Neighbourhood Watch began life over 40 years ago, with neighbours coming together to watch out for each other and improve their communities. Since then, it has helped people to build more vibrant neighbourhoods, with a central focus on preventing crime. Neighbourhood Watch is no longer only limited to street schemes. A concrete example of this is the charity’s Community Safety Charter, which enables local people and businesses to stand up against crimes in public spaces such as antisocial behaviour, hate crime, intimidation, and harassment.
Carole Atkinson, Neighbourhood Watch Coordinator in the London Borough of Richmond, said:
“I am proud to be part of Neighbourhood Watch because it enables our community to be better connected, feel safer and confident to know what to do. I like that I can support my neighbours and advise them when they ask for help around crime or safety.”

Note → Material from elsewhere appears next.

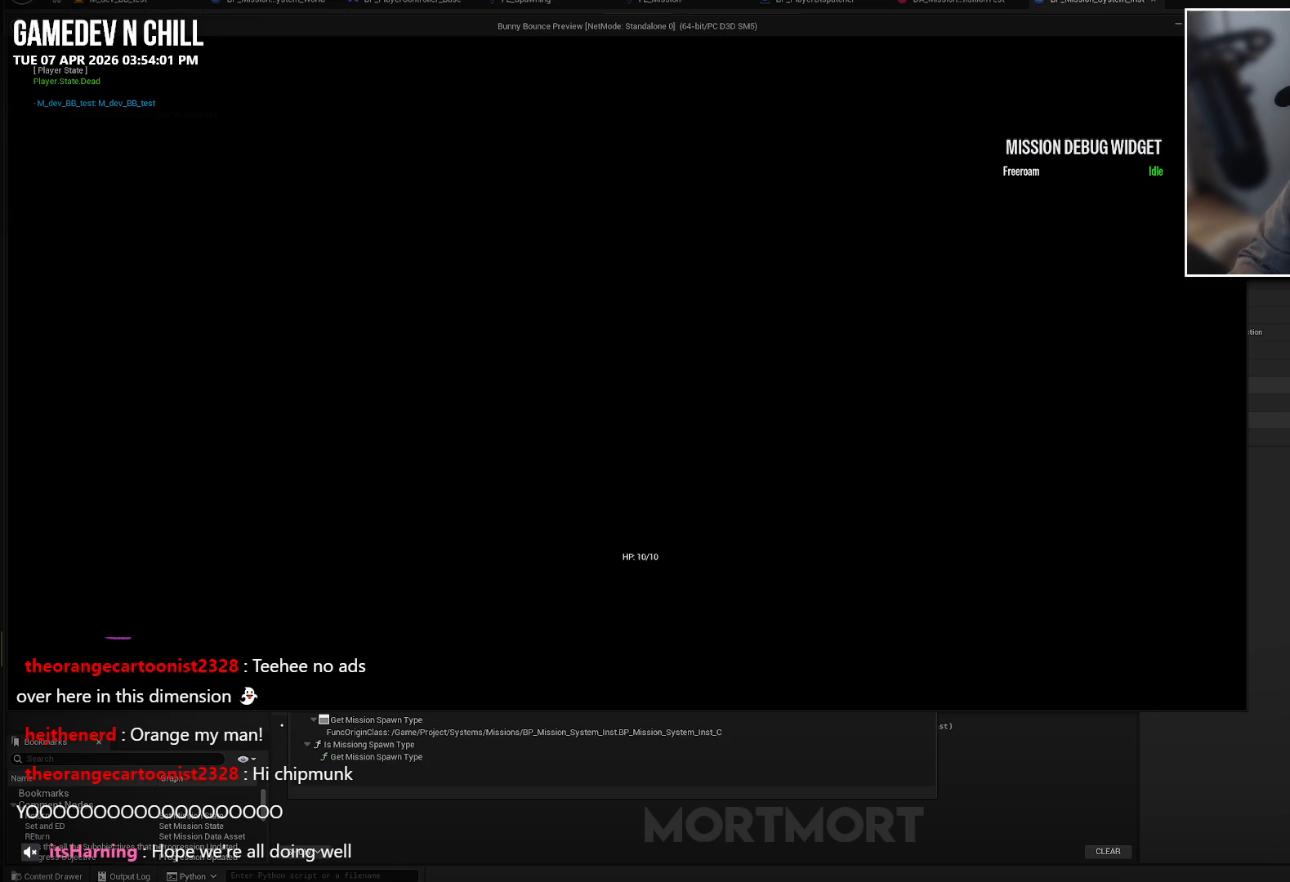
{"buttons": [], "left_stick": "right", "right_stick": "center", "events": [[67, "right_stick", "center"], [183, "A", "up"], [217, "left_stick", "up"], [333, "A", "down"], [350, "left_stick", "up-right"], [467, "left_stick", "right"], [483, "A", "up"]]}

Neighbourhood Watch has recently adopted a new logo, termed the ‘today’ logo, as an alternative to their ‘traditional’ logo, which was refreshed in 2017. Both logos have the same recognisable yellow roundel to ensure they retain their incredible 95% brand recognition across England and Wales.
Their ‘traditional’ logo shows the fantastic relationship between the police and the community which, in some areas, Neighbourhood Watch groups are central to enhancing. The retro figures hint at the longevity of Neighbourhood Watch – which has been established within communities for over 40 years. Some areas may prefer to continue to use this logo as it best represents their group.
Neighbourhood Watch’s ‘today’ logo was born out of overwhelmingly positive feedback from the temporary 40th-anniversary logo, launched in 2022 for that year only. It shows three figures in the refreshed core colours and represents a celebration of diversity.
Members of the public have said that the main barriers to them joining their local Neighbourhood Watch scheme were threefold: they were unsure whether there was a group in their area, they didn’t know who else was involved, or simply they hadn’t been asked to join. The campaign aims to address these reservations, particularly amongst the charity’s underrepresented groups, including 25 to 40-year-olds and those in high-crime areas.
To reach a younger audience, the charity has recruited a young people’s project worker and a young trustee, as well as established a presence on Instagram. Its Lookout Magazine, co-developed with student writers, raised students’ awareness of topics such as drink spiking, keeping safe on a night out, cybersecurity, and mental health. As a result of these actions, between 2020 and 2021, four times as many 18 to 24-year-olds visited the Neighbourhood Watch website compared to the previous year.
It is hoped that the BETTER PLACE TO LIVE campaign will see a similar surge in participation and membership.